## 目的 1
一覧の中で文字列「city」を含む行をすべて返すこと。

## 本文抜粋

········

地球に力を:ライブ・ネイション環境持続可能性憲章

ライブ・ネイション・エンターテインメント (Live Nation Entertainment) は世界有数のライブエンターテインメント会社で、Ticketmaster、Live Nation Concerts、Festival Republic、Academy Music Group、C3 Presents、LN Media and Sponsorship、およびArtist Nation Managementといったグローバル市場のリーダーから構成されています。

ライブ・ネイションエンターテインメントはライブを変える力があります。当社は、音楽を通じて他の人に力を与えることは、世界を大きく変える方法の1つであると信じています。これは当社の持続可能性へのアプローチにも当てはまります。「地球に力を」が環境への影響を削減するときの当社のアプローチです。

········

## 目的 2
持続可能性憲章の文章のうち、「地球に力を:ライブ・ネイション環境持続可能性憲章」から「ときの当社のアプローチです。」までを両端も含めて一字も変えずに写すこと。

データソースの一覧

········

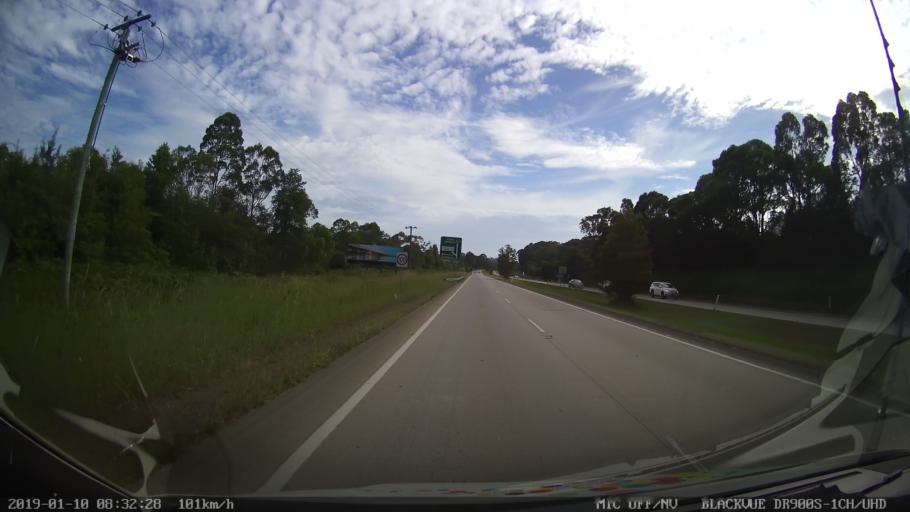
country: AU
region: New South Wales
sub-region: Coffs Harbour
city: Boambee
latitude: -30.3432
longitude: 153.0706
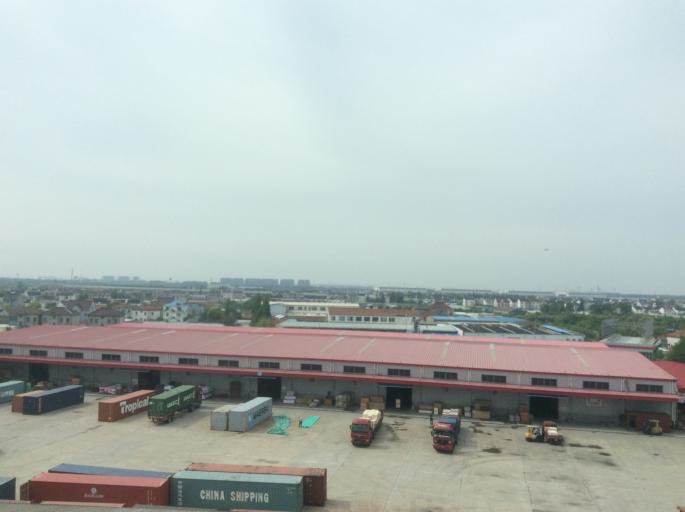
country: CN
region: Shanghai Shi
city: Kangqiao
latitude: 31.2093
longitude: 121.7417
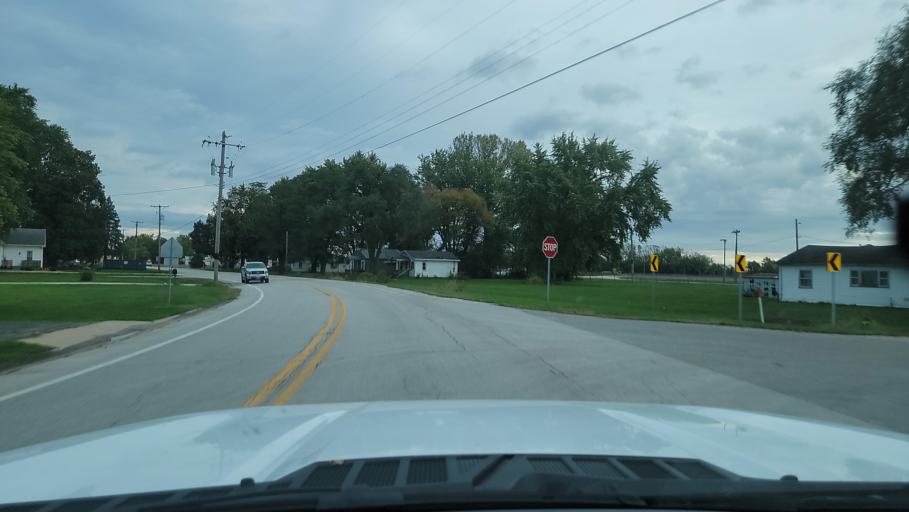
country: US
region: Illinois
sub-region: Schuyler County
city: Rushville
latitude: 40.1299
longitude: -90.5626
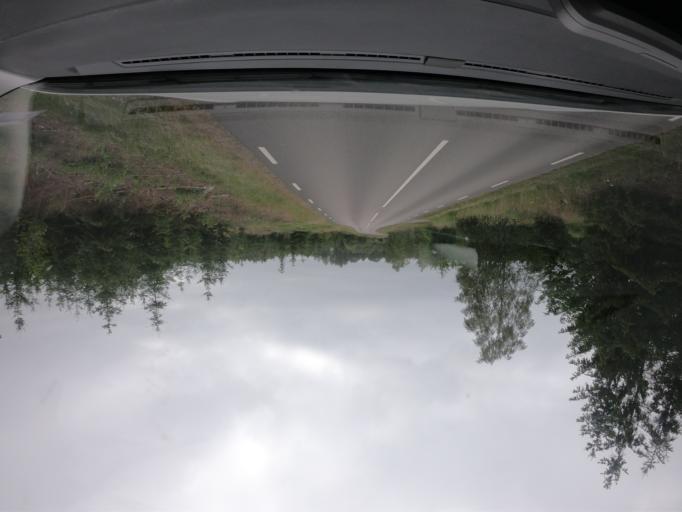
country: SE
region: Skane
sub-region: Perstorps Kommun
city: Perstorp
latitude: 56.0916
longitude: 13.4075
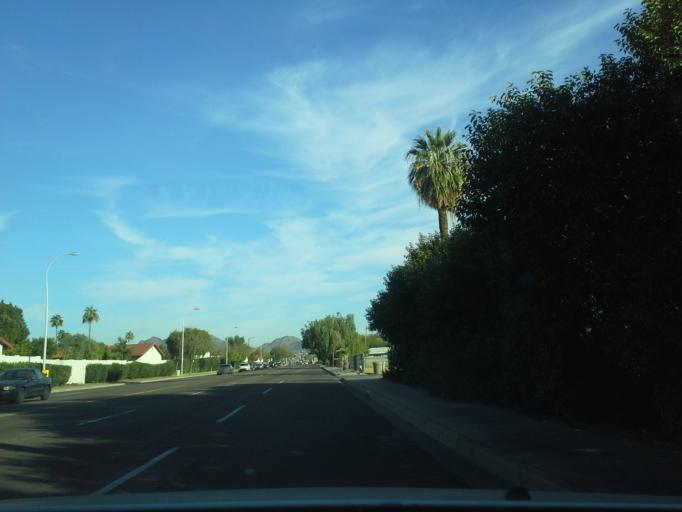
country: US
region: Arizona
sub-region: Maricopa County
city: Glendale
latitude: 33.5675
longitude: -112.0876
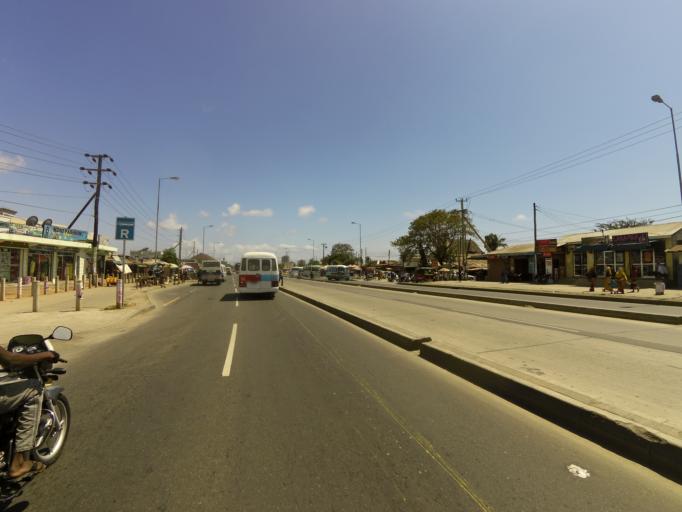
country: TZ
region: Dar es Salaam
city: Magomeni
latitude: -6.7935
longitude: 39.2644
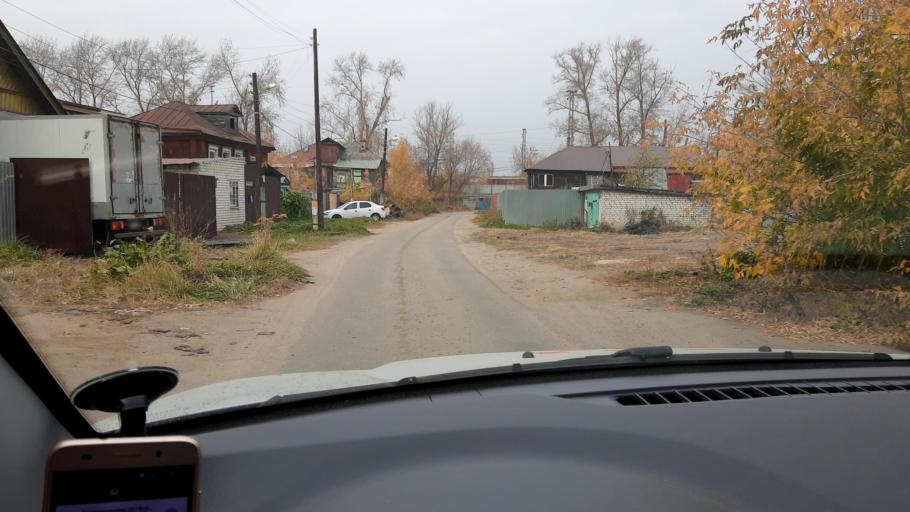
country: RU
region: Nizjnij Novgorod
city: Nizhniy Novgorod
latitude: 56.3120
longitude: 43.9247
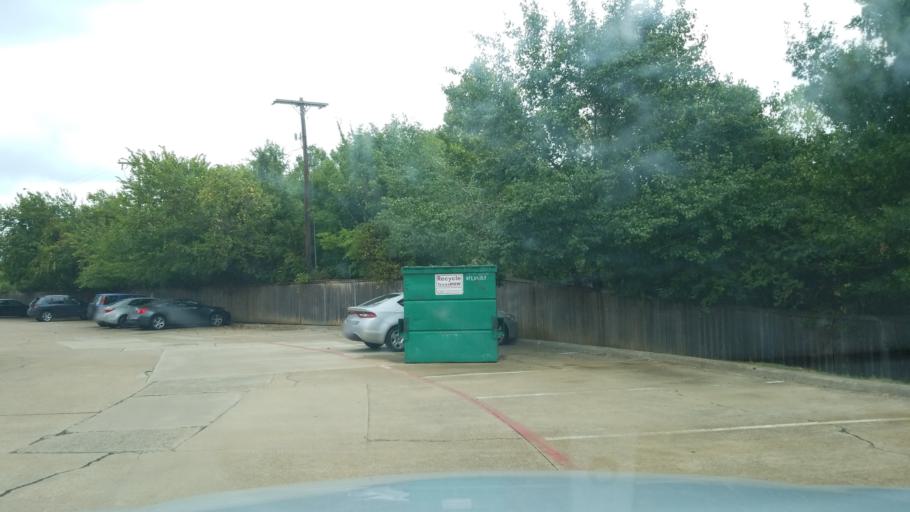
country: US
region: Texas
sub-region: Tarrant County
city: Euless
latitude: 32.8348
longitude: -97.1119
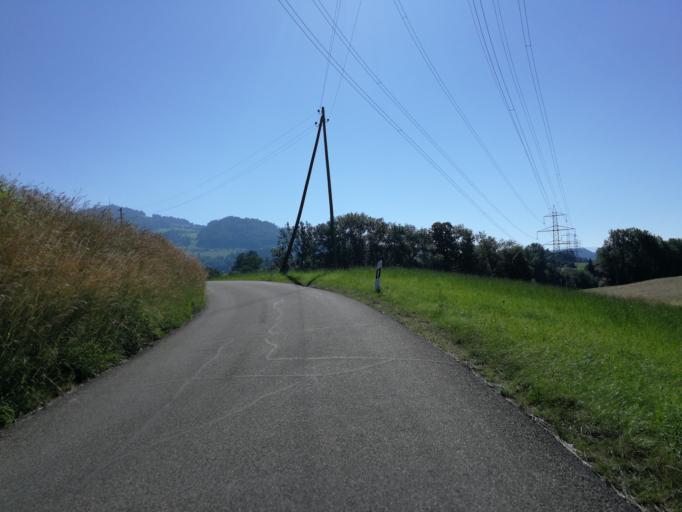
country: CH
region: Zurich
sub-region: Bezirk Hinwil
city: Durnten
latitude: 47.2846
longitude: 8.8383
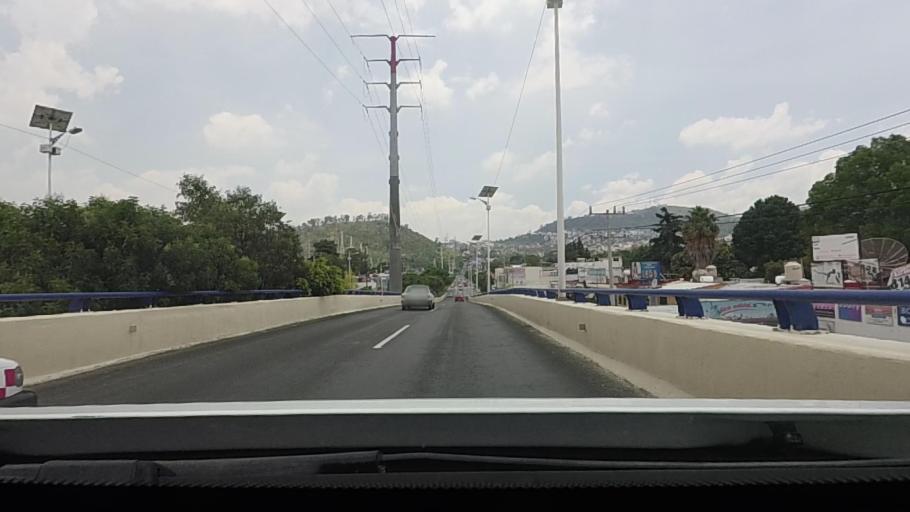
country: MX
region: Mexico
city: Naucalpan de Juarez
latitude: 19.4911
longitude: -99.2551
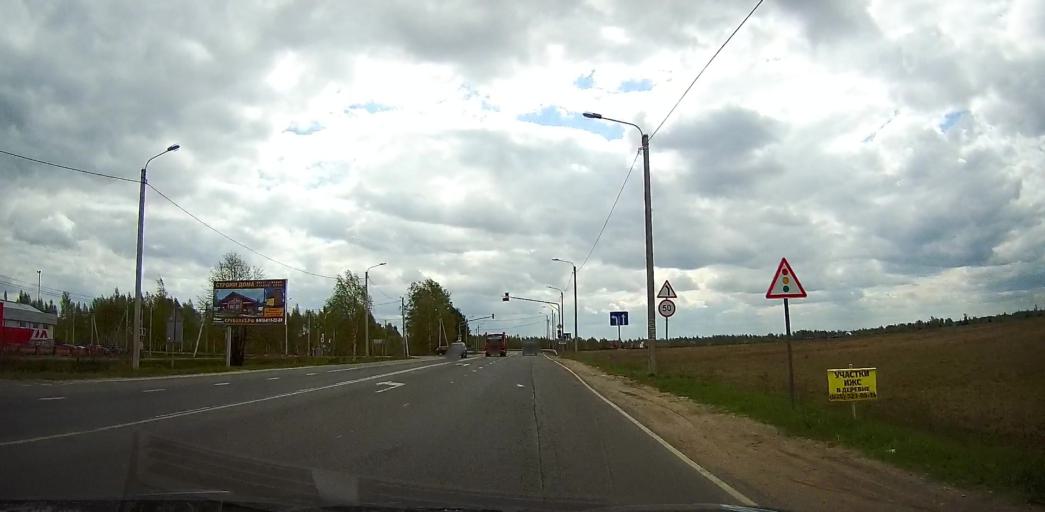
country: RU
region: Moskovskaya
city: Beloozerskiy
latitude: 55.4584
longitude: 38.4246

········

## 出力 1
city: Boambee
city: Kangqiao
city: Rushville
city: Perstorp
city: Glendale
city: Magomeni
city: Nizhniy Novgorod
city: Euless
city: Durnten
city: Naucalpan de Juarez
city: Beloozerskiy

## 出力 2
地球に力を:ライブ・ネイション環境持続可能性憲章

ライブ・ネイション・エンターテインメント (Live Nation Entertainment) は世界有数のライブエンターテインメント会社で、Ticketmaster、Live Nation Concerts、Festival Republic、Academy Music Group、C3 Presents、LN Media and Sponsorship、およびArtist Nation Managementといったグローバル市場のリーダーから構成されています。

ライブ・ネイションエンターテインメントはライブを変える力があります。当社は、音楽を通じて他の人に力を与えることは、世界を大きく変える方法の1つであると信じています。これは当社の持続可能性へのアプローチにも当てはまります。「地球に力を」が環境への影響を削減するときの当社のアプローチです。